A en croire certains observateurs, depuis longtemps vous attendiez cette nomination. Est-ce un appui de l’actuel ambassadeur du Sénégal en Mauritanie, Mamadou Kane?

 

Absolument. Je crois que l’Ambassadeur du Sénégal en Mauritanie en a été pour beaucoup. En effet, nous avons beaucoup travaillé ensemble, notamment dans le cadre du développement des relations au niveau de la pêche. Tout comme nous avons également des objectifs pour développer les relations commerciales entre les sociétés mauritaniennes et sénégalaises, parce qu’il faut qu’une coopération Sud-Sud se développe et que chacun y trouve un résultat positif.
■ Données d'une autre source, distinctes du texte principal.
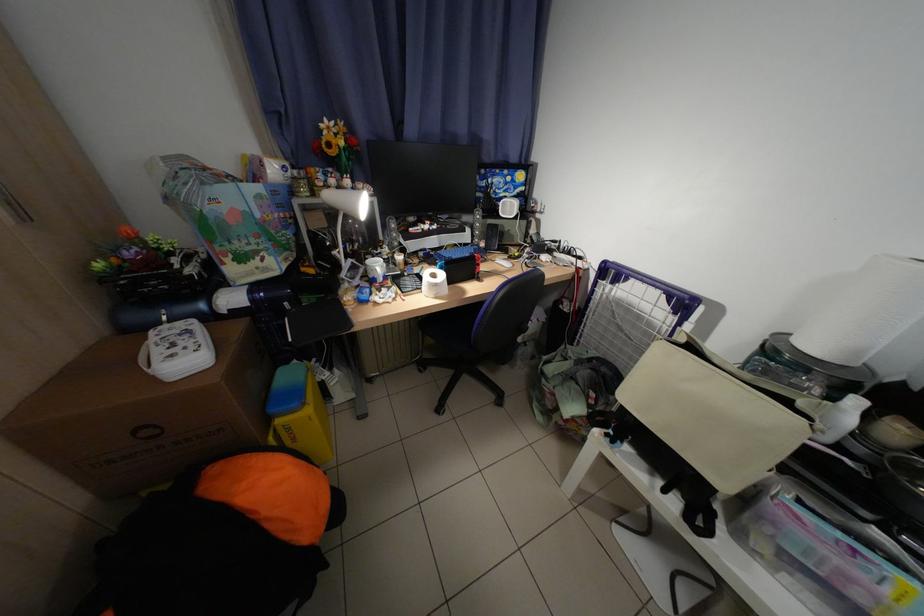
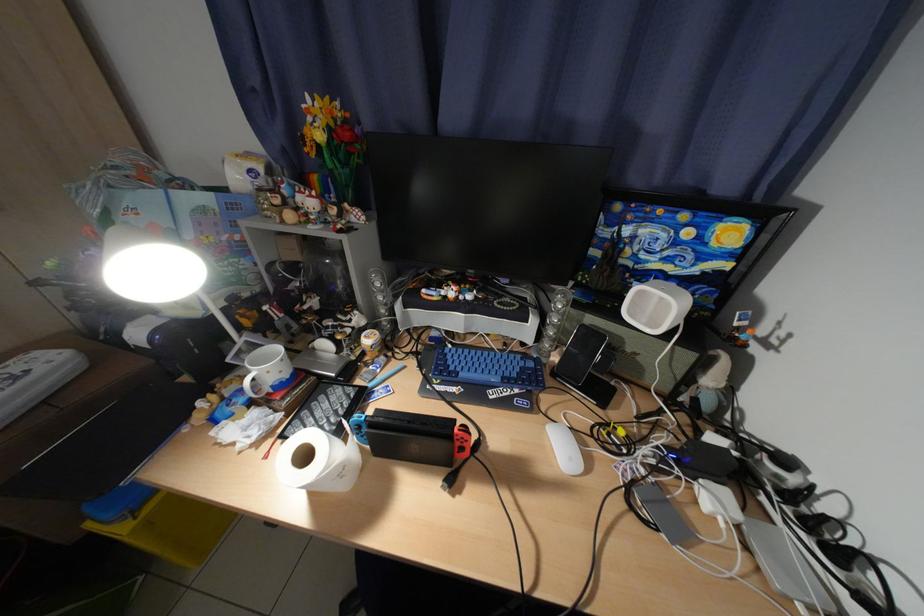
Question: How did the camera likely rotate?

Choices:
 (A) Left
 (B) Right
 (C) Up
 (D) Down

Answer: (A)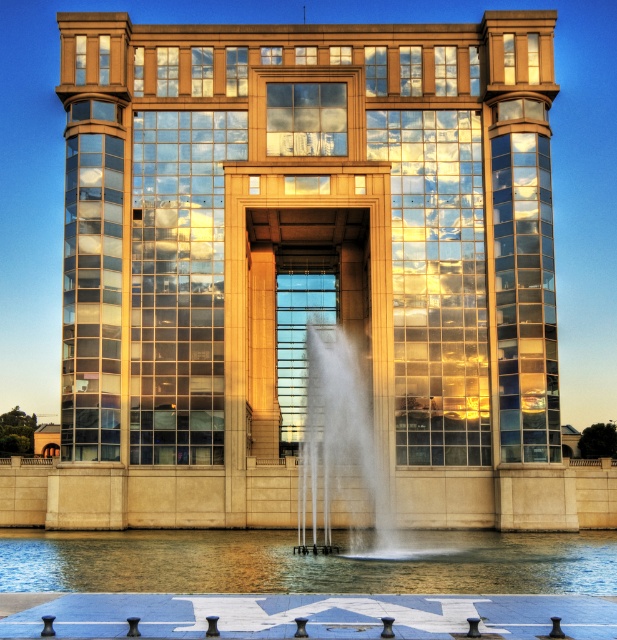
Between clear glass water at lower center and white frothy water at center, which one appears on the left side from the viewer's perspective?

white frothy water at center is more to the left.

The width and height of the screenshot is (617, 640). Find the location of `clear glass water at lower center`. clear glass water at lower center is located at coordinates (305, 563).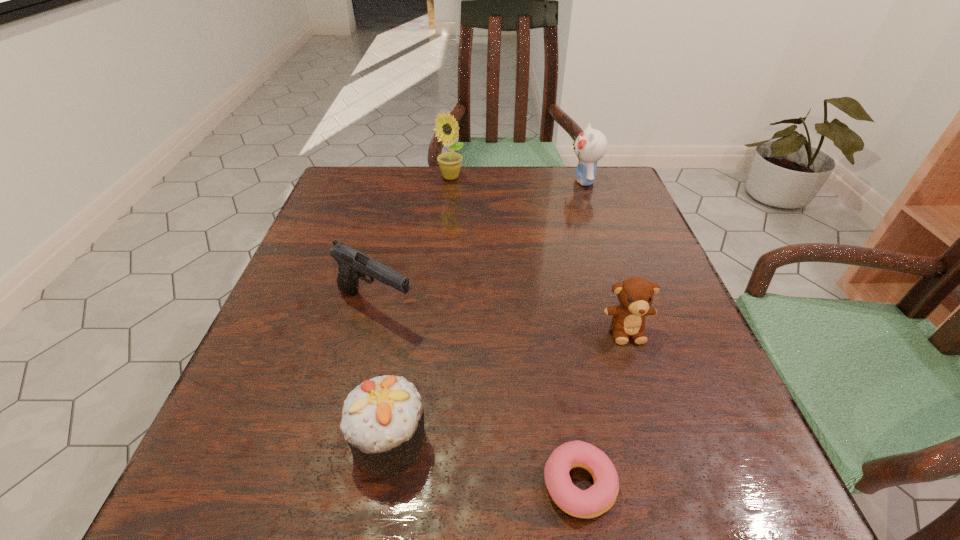
Locate which object is the fourth closest to the shortest object. Please provide its 2D coordinates. Your answer should be formatted as a tuple, i.e. [(x, y)], where the tuple contains the x and y coordinates of a point satisfying the conditions above.

[(590, 146)]

What are the coordinates of `object that is the third closest one to the kitten` in the screenshot? It's located at (353, 264).

Where is `vacant position in the image that satisfies the following two spatial constraints: 1. at the muzzle of the shortest object; 2. on the left side of the gun`? Image resolution: width=960 pixels, height=540 pixels. vacant position in the image that satisfies the following two spatial constraints: 1. at the muzzle of the shortest object; 2. on the left side of the gun is located at coordinates (330, 484).

Locate an element on the screen. This screenshot has width=960, height=540. vacant point that satisfies the following two spatial constraints: 1. on the front-facing side of the second tallest object; 2. on the face of the teddy bear is located at coordinates (635, 330).

Find the location of a particular element. free location that satisfies the following two spatial constraints: 1. on the face of the tallest object; 2. at the muzzle of the gun is located at coordinates (438, 306).

Identify the location of vacant area that satisfies the following two spatial constraints: 1. on the face of the sunflower; 2. on the right side of the doughnut. (420, 484).

Locate an element on the screen. The width and height of the screenshot is (960, 540). vacant position in the image that satisfies the following two spatial constraints: 1. on the face of the shortest object; 2. on the right side of the sunflower is located at coordinates (420, 484).

The width and height of the screenshot is (960, 540). In order to click on vacant point that satisfies the following two spatial constraints: 1. on the front-facing side of the fifth shortest object; 2. on the face of the teddy bear in this screenshot , I will do (x=635, y=330).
Si on n’a pas cette coopération, nous serons toujours obligés de tendre la main aux Européens, aux Américains et à d’autres pays. Je pense que nous avons beaucoup de richesses dont certaines sont renouvelables, d’autres ne le sont pas. Mais je crois que nous avons assez de matière grise, assez d’ingénieurs, assez de docteurs, assez de techniciens qu’il faut fixer. Nous allons créer de l’emploi, de la richesse parce que nous avons assez de territoire. Il est temps qu’on commence à exporter vers l’Europe l’énergie qui coûte très cher et qui est renouvelable chez nous. Nous allons également développer l’agriculture pour qu’il y ait une autosuffisance alimentaire dans nos villages, nos villes, nos petites banlieues de Nouakchott, de Saint-Louis ou de Dakar. Nous allons également faire de sorte que tout le monde ait de l’électricité et que nos enfants puissent avoir de l’électricité le soir pour faire leurs petits devoirs, et avoir la chance de réussir. Je crois que c’est cette chance qu’il faut développer.